- RECORDS PROVIDED
↓↓↓
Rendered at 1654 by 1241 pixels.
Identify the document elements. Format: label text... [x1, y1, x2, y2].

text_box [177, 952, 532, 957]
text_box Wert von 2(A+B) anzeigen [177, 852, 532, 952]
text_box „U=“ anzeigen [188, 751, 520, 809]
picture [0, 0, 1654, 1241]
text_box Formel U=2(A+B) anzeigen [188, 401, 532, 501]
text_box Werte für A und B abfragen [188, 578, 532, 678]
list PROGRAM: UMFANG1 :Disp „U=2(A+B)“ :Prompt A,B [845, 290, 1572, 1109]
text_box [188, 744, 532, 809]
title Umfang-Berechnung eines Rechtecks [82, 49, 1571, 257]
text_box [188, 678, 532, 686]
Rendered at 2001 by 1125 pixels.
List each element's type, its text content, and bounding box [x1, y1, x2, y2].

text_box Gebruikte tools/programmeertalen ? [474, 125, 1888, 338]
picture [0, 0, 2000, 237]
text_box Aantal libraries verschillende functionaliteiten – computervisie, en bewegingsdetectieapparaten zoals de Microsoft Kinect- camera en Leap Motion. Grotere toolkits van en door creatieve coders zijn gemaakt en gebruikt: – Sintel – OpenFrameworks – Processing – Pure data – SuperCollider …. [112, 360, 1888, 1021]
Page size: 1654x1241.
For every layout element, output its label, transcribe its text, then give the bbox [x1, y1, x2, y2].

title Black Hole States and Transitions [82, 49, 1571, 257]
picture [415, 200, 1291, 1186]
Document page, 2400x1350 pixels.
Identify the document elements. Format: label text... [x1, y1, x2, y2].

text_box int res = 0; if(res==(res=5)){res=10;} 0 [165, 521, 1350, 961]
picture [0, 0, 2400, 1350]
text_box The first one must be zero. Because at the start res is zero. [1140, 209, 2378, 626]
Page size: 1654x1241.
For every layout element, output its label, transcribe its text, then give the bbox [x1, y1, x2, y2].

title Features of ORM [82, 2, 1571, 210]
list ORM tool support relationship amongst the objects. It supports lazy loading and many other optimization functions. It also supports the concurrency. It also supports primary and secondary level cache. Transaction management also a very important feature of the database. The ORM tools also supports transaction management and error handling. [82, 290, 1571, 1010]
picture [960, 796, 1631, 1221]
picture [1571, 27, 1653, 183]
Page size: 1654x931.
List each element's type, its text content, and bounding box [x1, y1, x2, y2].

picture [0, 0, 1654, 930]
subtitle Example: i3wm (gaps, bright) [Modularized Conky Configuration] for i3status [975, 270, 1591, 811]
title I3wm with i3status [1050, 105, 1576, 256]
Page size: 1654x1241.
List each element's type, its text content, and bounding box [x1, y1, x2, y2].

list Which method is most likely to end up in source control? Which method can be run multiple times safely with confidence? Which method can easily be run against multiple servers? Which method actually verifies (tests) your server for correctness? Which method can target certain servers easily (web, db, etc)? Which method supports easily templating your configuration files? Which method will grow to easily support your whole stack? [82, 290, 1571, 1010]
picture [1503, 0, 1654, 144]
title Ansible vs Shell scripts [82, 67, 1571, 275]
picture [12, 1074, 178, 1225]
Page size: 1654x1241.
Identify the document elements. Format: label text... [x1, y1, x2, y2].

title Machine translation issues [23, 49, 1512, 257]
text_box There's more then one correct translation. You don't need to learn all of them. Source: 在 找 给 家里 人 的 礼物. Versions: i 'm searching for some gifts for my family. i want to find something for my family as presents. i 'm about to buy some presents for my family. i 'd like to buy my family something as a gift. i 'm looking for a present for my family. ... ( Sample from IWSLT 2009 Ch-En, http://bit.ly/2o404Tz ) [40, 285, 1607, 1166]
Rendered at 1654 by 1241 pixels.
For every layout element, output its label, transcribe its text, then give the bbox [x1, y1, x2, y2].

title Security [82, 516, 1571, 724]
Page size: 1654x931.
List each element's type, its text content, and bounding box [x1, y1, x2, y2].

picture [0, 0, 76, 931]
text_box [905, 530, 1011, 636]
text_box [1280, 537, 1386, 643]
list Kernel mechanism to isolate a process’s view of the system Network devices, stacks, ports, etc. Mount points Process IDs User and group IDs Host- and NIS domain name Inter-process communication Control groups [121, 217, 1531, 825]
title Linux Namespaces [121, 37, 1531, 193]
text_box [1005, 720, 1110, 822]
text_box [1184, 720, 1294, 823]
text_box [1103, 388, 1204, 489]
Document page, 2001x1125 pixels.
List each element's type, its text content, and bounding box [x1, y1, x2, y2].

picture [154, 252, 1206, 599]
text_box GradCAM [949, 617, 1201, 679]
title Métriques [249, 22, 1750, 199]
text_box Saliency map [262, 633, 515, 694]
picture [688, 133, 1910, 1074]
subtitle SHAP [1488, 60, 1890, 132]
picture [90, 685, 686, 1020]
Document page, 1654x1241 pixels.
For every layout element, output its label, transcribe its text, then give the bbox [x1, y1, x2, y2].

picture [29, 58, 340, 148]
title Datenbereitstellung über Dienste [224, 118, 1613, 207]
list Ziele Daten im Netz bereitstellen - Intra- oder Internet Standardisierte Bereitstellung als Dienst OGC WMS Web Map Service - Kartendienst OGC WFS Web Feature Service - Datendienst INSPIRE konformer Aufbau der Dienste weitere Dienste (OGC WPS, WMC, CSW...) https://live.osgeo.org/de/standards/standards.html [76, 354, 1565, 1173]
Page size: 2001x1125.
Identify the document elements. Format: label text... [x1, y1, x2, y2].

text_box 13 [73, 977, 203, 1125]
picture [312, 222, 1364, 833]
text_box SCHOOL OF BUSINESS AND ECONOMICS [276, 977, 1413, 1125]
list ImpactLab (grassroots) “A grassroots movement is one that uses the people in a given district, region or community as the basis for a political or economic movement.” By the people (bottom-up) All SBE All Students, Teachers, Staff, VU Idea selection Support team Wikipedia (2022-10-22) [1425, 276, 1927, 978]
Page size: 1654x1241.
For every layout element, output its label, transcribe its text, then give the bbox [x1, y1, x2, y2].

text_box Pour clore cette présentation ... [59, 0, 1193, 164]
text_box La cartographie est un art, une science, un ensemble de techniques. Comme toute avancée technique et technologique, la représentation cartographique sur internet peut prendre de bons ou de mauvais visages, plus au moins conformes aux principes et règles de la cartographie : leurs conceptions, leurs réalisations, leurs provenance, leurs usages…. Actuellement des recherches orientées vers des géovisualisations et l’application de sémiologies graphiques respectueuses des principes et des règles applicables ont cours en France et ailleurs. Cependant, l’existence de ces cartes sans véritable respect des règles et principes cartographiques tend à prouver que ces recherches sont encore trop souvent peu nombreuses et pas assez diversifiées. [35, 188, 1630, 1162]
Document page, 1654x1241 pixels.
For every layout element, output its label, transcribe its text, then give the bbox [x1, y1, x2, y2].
↑↑↑
- WHAT IS NEEDED
Rewrite all of the records above, replacing "bounding box" with "enclosing box" and leaving everything else the same.

- CORRECT RESPONSE
Rendered at 1654 by 1241 pixels.
Identify the document elements. Format: label text... [x1, y1, x2, y2].

text_box [177, 952, 532, 957]
text_box Wert von 2(A+B) anzeigen [177, 852, 532, 952]
text_box „U=“ anzeigen [188, 751, 520, 809]
picture [0, 0, 1654, 1241]
text_box Formel U=2(A+B) anzeigen [188, 401, 532, 501]
text_box Werte für A und B abfragen [188, 578, 532, 678]
list PROGRAM: UMFANG1 :Disp „U=2(A+B)“ :Prompt A,B [845, 290, 1572, 1109]
text_box [188, 744, 532, 809]
title Umfang-Berechnung eines Rechtecks [82, 49, 1571, 257]
text_box [188, 678, 532, 686]
Rendered at 2001 by 1125 pixels.
List each element's type, its text content, and enclosing box [x1, y1, x2, y2].

text_box Gebruikte tools/programmeertalen ? [474, 125, 1888, 338]
picture [0, 0, 2000, 237]
text_box Aantal libraries verschillende functionaliteiten – computervisie, en bewegingsdetectieapparaten zoals de Microsoft Kinect- camera en Leap Motion. Grotere toolkits van en door creatieve coders zijn gemaakt en gebruikt: – Sintel – OpenFrameworks – Processing – Pure data – SuperCollider …. [112, 360, 1888, 1021]
Page size: 1654x1241.
For every layout element, output its label, transcribe its text, then give the bbox [x1, y1, x2, y2].

title Black Hole States and Transitions [82, 49, 1571, 257]
picture [415, 200, 1291, 1186]
Document page, 2400x1350 pixels.
Identify the document elements. Format: label text... [x1, y1, x2, y2].

text_box int res = 0; if(res==(res=5)){res=10;} 0 [165, 521, 1350, 961]
picture [0, 0, 2400, 1350]
text_box The first one must be zero. Because at the start res is zero. [1140, 209, 2378, 626]
Page size: 1654x1241.
For every layout element, output its label, transcribe its text, then give the bbox [x1, y1, x2, y2].

title Features of ORM [82, 2, 1571, 210]
list ORM tool support relationship amongst the objects. It supports lazy loading and many other optimization functions. It also supports the concurrency. It also supports primary and secondary level cache. Transaction management also a very important feature of the database. The ORM tools also supports transaction management and error handling. [82, 290, 1571, 1010]
picture [960, 796, 1631, 1221]
picture [1571, 27, 1653, 183]
Page size: 1654x931.
List each element's type, its text content, and enclosing box [x1, y1, x2, y2].

picture [0, 0, 1654, 930]
subtitle Example: i3wm (gaps, bright) [Modularized Conky Configuration] for i3status [975, 270, 1591, 811]
title I3wm with i3status [1050, 105, 1576, 256]
Page size: 1654x1241.
List each element's type, its text content, and enclosing box [x1, y1, x2, y2].

list Which method is most likely to end up in source control? Which method can be run multiple times safely with confidence? Which method can easily be run against multiple servers? Which method actually verifies (tests) your server for correctness? Which method can target certain servers easily (web, db, etc)? Which method supports easily templating your configuration files? Which method will grow to easily support your whole stack? [82, 290, 1571, 1010]
picture [1503, 0, 1654, 144]
title Ansible vs Shell scripts [82, 67, 1571, 275]
picture [12, 1074, 178, 1225]
Page size: 1654x1241.
Identify the document elements. Format: label text... [x1, y1, x2, y2].

title Machine translation issues [23, 49, 1512, 257]
text_box There's more then one correct translation. You don't need to learn all of them. Source: 在 找 给 家里 人 的 礼物. Versions: i 'm searching for some gifts for my family. i want to find something for my family as presents. i 'm about to buy some presents for my family. i 'd like to buy my family something as a gift. i 'm looking for a present for my family. ... ( Sample from IWSLT 2009 Ch-En, http://bit.ly/2o404Tz ) [40, 285, 1607, 1166]
Rendered at 1654 by 1241 pixels.
For every layout element, output its label, transcribe its text, then give the bbox [x1, y1, x2, y2].

title Security [82, 516, 1571, 724]
Page size: 1654x931.
List each element's type, its text content, and enclosing box [x1, y1, x2, y2].

picture [0, 0, 76, 931]
text_box [905, 530, 1011, 636]
text_box [1280, 537, 1386, 643]
list Kernel mechanism to isolate a process’s view of the system Network devices, stacks, ports, etc. Mount points Process IDs User and group IDs Host- and NIS domain name Inter-process communication Control groups [121, 217, 1531, 825]
title Linux Namespaces [121, 37, 1531, 193]
text_box [1005, 720, 1110, 822]
text_box [1184, 720, 1294, 823]
text_box [1103, 388, 1204, 489]
Document page, 2001x1125 pixels.
List each element's type, its text content, and enclosing box [x1, y1, x2, y2].

picture [154, 252, 1206, 599]
text_box GradCAM [949, 617, 1201, 679]
title Métriques [249, 22, 1750, 199]
text_box Saliency map [262, 633, 515, 694]
picture [688, 133, 1910, 1074]
subtitle SHAP [1488, 60, 1890, 132]
picture [90, 685, 686, 1020]
Document page, 1654x1241 pixels.
For every layout element, output its label, transcribe its text, then give the bbox [x1, y1, x2, y2].

picture [29, 58, 340, 148]
title Datenbereitstellung über Dienste [224, 118, 1613, 207]
list Ziele Daten im Netz bereitstellen - Intra- oder Internet Standardisierte Bereitstellung als Dienst OGC WMS Web Map Service - Kartendienst OGC WFS Web Feature Service - Datendienst INSPIRE konformer Aufbau der Dienste weitere Dienste (OGC WPS, WMC, CSW...) https://live.osgeo.org/de/standards/standards.html [76, 354, 1565, 1173]
Page size: 2001x1125.
Identify the document elements. Format: label text... [x1, y1, x2, y2].

text_box 13 [73, 977, 203, 1125]
picture [312, 222, 1364, 833]
text_box SCHOOL OF BUSINESS AND ECONOMICS [276, 977, 1413, 1125]
list ImpactLab (grassroots) “A grassroots movement is one that uses the people in a given district, region or community as the basis for a political or economic movement.” By the people (bottom-up) All SBE All Students, Teachers, Staff, VU Idea selection Support team Wikipedia (2022-10-22) [1425, 276, 1927, 978]
Page size: 1654x1241.
For every layout element, output its label, transcribe its text, then give the bbox [x1, y1, x2, y2].

text_box Pour clore cette présentation ... [59, 0, 1193, 164]
text_box La cartographie est un art, une science, un ensemble de techniques. Comme toute avancée technique et technologique, la représentation cartographique sur internet peut prendre de bons ou de mauvais visages, plus au moins conformes aux principes et règles de la cartographie : leurs conceptions, leurs réalisations, leurs provenance, leurs usages…. Actuellement des recherches orientées vers des géovisualisations et l’application de sémiologies graphiques respectueuses des principes et des règles applicables ont cours en France et ailleurs. Cependant, l’existence de ces cartes sans véritable respect des règles et principes cartographiques tend à prouver que ces recherches sont encore trop souvent peu nombreuses et pas assez diversifiées. [35, 188, 1630, 1162]
Document page, 1654x1241 pixels.
For every layout element, output its label, transcribe its text, then give the bbox [x1, y1, x2, y2].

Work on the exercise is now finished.